As much as what I am writing here might seem a diversion from focusing on my dilemma of the COV-19 shutdown, it is extremely on point.

My own dilemma within the context of the COV-19 lockdown was that I was paralyzed from the shock of isolation and the tangible cultural support that had served as a source of inspiration. The cultural context had served to structure my time as well as define the strategies I needed in order to create new work. You may object by pointing out the vast cultural resources of the Internet. But the energy is different. In the screen before me, I sometimes seem to be staring back at myself.

I realized that I needed to rethink Time in the context of the lockdown. The idea of the schedules of artists and scientists (creators of new knowledge) has long been of interest of researchers. For example, Beethoven's regimine was as follows:
His approach was very disciplined. At breakfast he counted the number of beans for coffee: exactly 60 were needed to make the perfect cup. The breakout came at 4:45 p.m. when he would take long walks while sketching out ideas.

Mozart's schedule was somewhat more frenetic:


Mozart had to build his creative life around employment to serve as the musician and teacher of the court and attend to music for various occasions, some very formidable in terms of large scale music events for which he composed music and led ensembles from the keyboard.

In my teens, I strongly identified with Mozart (I composed a safety opera in the fourth grade), as well as George Gershwin, who fulfilled my fantasies of New York. Both died at 35 years of age, and I based most of my life on the assumption that I would also die at that age. For that reason, I never planned to retire.

Looking at the schedules of creative people led me to research Daily Rituals by Mason Currey, an impressive collection of how creative and innovative people structured their daily routines... great bedside reading. Then I came across a reflection on the creative process by the noted choreographer
Twyla Tharp, THE CREATIVE HABIT: Learn It and Use It for Life. In this book she stressed the importance of beginning with Ritual, and her discussion of how it set the tone for the day deeply impressed me.

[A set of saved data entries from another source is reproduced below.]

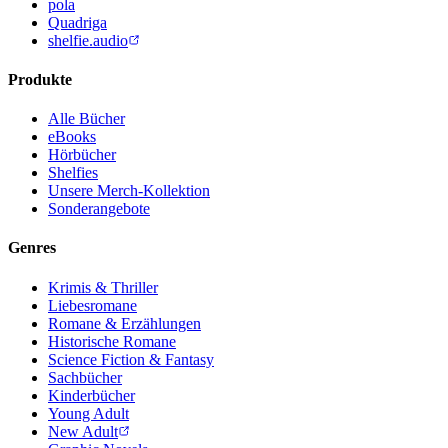
pola
Quadriga
shelfie.audio
Produkte
Alle Bücher
eBooks
Hörbücher
Shelfies
Unsere Merch-Kollektion
Sonderangebote
Genres
Krimis & Thriller
Liebesromane
Romane & Erzählungen
Historische Romane
Science Fiction & Fantasy
Sachbücher
Kinderbücher
Young Adult
New Adult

I realized that within the isolation of this Pandemic Shutdown, I needed to find my own way out by discovering a regimen that would help me out of the despair that was weighing me down. I loved the circle graph that defined Mozart's schedule. As I read the lives of various innovators, I started to imagine how my day should be structured. The circle graph connects to the earth, to time, to the face of a clock.

So now began my quest to find a way out of my depression by discovering how to re-imagine my typical day. I also realized that this structuring of Time was a dimension of Being. I recalled the improvisations of our class EXPANDED MUSIC that explored Time, Manifestation, and Being through open-ended improvisations in THE PROVINCETOWN PLAYHOUSE. Somehow this Pandemic was opening the pathway to energies of the past that now populate the present.